James spent most of Monday receiving treatment before finally declaring that despite some soreness and stiffness, his ankle won't keep him out of the postseason. "If we had a game [Monday], I definitely would be able to play," said James, who dragged his foot out of the locker room. "So I'm definitely headed in the right direction."
James rolled his ankle while stepping on Wizards center Etan Thomas's foot with 8 minutes 3 seconds left in the third quarter but continued to play through the pain, finishing with 23 points, 9 rebounds and 7 assists in 44 minutes. He soaked his ankle in ice after the game. As he got dressed in the locker room, James glanced up at a television and watched footage of the injury. James grimaced and rubbed his hands on his face. That replay surely won't be saved on his TiVo. "I've seen it once," he said. "I don't need to see it again."
James was worried that the ankle would swell like a balloon overnight was but said he was relieved when he woke up. The Cavaliers did not practice on Monday, so James didn't test the ankle, which team trainer Max Benton said experienced a Grade II sprain -- with Grade III being the worst. His treatment was primarily to keep the swelling down. "It was definitely a time I thought, 'Why now?' I'm finally 100 percent health-wise and now I turn my ankle. I got to go back down to 80 [percent] again," James said.

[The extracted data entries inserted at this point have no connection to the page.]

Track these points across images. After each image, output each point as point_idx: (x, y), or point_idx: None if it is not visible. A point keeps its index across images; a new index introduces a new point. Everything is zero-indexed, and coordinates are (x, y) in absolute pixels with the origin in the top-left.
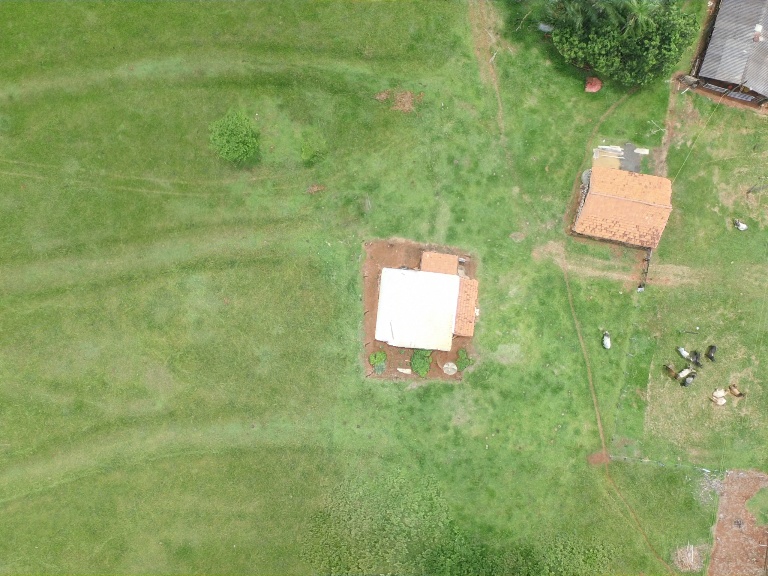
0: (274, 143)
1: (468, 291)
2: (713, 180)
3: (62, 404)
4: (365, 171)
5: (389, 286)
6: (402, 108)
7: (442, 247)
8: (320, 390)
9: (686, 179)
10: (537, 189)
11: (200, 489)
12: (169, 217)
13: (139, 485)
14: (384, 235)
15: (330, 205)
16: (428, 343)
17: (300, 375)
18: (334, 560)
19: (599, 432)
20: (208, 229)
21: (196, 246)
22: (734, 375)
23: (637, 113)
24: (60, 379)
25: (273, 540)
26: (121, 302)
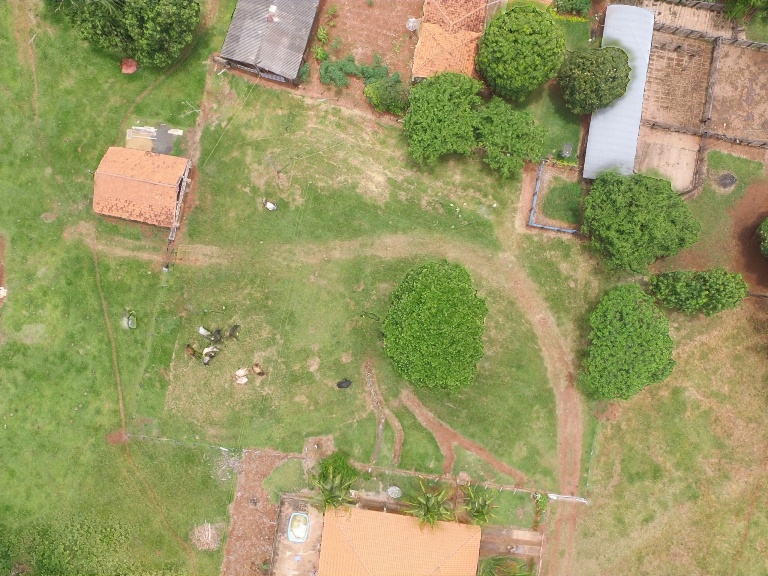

James missed three games after spraining the same ankle in his previous two seasons. This season, he missed two games with a sprained big toe, one with back spasms and another because of tendinitis in his right knee.
James said the ankle injury wasn't as serious as others he has suffered, adding that he knew he would be fine when he chased down a loose ball, sprinted down the court and converted a layup nearly five minutes after his left shoe was perpendicular to the floor. "I was able to finish the game yesterday because I was able to run on it, push off of it, but rest always helps," James said. "I just wanted to have the willpower to fight through it and not worry about it."
James averaged 35.7 points in Cleveland's first-round series against Washington last season, but the Wizards have made a concerted effort to contain him ever since. In his past four games, James has been limited to 23.5 points against the Wizards, never scoring more than the 26 he scored in the season opener on Nov. 1.
James said he wasn't worried about putting up astronomical numbers in this series. "I'm all about winning ballgames. That's all that matters to me," James said. "It's not about the Wizards just continuing to try to stop me. If they allow Larry [Hughes] to score 27 points in this series, then we'll definitely be able to have a good chance to advance."